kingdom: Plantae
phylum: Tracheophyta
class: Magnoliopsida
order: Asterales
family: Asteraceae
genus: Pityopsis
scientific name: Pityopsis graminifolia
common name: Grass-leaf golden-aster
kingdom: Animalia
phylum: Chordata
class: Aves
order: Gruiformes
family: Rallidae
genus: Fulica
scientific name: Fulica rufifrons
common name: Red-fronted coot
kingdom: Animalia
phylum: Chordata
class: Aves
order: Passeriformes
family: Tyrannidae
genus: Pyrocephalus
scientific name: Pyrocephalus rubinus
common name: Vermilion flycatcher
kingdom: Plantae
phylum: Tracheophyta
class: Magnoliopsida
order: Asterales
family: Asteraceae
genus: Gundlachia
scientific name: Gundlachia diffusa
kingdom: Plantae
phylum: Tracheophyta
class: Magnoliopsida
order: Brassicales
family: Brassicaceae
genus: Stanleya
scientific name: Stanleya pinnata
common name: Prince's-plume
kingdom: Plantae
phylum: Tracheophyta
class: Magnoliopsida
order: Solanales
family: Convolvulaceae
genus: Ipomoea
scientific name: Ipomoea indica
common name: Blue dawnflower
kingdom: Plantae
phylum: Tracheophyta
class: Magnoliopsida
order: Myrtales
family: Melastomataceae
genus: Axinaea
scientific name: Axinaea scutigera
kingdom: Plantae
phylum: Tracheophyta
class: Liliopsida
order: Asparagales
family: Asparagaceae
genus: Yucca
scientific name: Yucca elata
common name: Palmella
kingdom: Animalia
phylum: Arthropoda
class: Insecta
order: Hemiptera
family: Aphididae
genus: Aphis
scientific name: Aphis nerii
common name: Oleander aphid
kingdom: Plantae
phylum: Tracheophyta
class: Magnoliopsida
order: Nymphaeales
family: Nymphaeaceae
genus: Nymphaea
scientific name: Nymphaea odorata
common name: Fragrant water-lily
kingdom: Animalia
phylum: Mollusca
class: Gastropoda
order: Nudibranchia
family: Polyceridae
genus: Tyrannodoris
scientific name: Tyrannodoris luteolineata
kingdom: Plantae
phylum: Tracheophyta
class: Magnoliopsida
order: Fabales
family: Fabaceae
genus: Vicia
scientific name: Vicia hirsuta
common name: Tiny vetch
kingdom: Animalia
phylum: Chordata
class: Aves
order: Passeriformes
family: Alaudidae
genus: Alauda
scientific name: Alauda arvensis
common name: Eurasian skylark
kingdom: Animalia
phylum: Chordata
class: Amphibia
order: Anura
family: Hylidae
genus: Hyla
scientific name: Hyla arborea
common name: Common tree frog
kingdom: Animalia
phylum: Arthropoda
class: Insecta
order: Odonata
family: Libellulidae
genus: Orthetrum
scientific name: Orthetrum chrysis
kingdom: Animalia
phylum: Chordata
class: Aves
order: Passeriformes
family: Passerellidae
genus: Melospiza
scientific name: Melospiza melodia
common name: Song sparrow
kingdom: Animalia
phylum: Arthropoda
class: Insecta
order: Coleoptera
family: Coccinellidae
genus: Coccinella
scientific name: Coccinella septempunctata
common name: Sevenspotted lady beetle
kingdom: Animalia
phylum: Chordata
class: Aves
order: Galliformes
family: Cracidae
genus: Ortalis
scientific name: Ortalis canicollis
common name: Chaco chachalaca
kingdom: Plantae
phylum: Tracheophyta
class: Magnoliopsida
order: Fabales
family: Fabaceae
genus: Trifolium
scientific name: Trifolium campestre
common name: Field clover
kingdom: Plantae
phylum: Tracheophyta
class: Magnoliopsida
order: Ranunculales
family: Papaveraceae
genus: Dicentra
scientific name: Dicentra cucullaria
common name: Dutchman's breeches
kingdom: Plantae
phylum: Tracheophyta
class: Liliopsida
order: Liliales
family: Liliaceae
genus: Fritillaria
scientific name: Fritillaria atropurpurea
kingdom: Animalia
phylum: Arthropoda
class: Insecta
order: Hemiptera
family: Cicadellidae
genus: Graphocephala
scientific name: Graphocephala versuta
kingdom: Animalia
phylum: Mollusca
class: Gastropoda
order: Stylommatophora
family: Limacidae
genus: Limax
━━━━━━━━━━━━━━━━━━━━
Task to complete: Rewrite the lines from the one holding "scientific name: Ortalis canicollis" through the end of the records, inclusive, renaming "common name" to "vernacular name" and keeping everything else the same.

Exercise solution:
scientific name: Ortalis canicollis
vernacular name: Chaco chachalaca
kingdom: Plantae
phylum: Tracheophyta
class: Magnoliopsida
order: Fabales
family: Fabaceae
genus: Trifolium
scientific name: Trifolium campestre
vernacular name: Field clover
kingdom: Plantae
phylum: Tracheophyta
class: Magnoliopsida
order: Ranunculales
family: Papaveraceae
genus: Dicentra
scientific name: Dicentra cucullaria
vernacular name: Dutchman's breeches
kingdom: Plantae
phylum: Tracheophyta
class: Liliopsida
order: Liliales
family: Liliaceae
genus: Fritillaria
scientific name: Fritillaria atropurpurea
kingdom: Animalia
phylum: Arthropoda
class: Insecta
order: Hemiptera
family: Cicadellidae
genus: Graphocephala
scientific name: Graphocephala versuta
kingdom: Animalia
phylum: Mollusca
class: Gastropoda
order: Stylommatophora
family: Limacidae
genus: Limax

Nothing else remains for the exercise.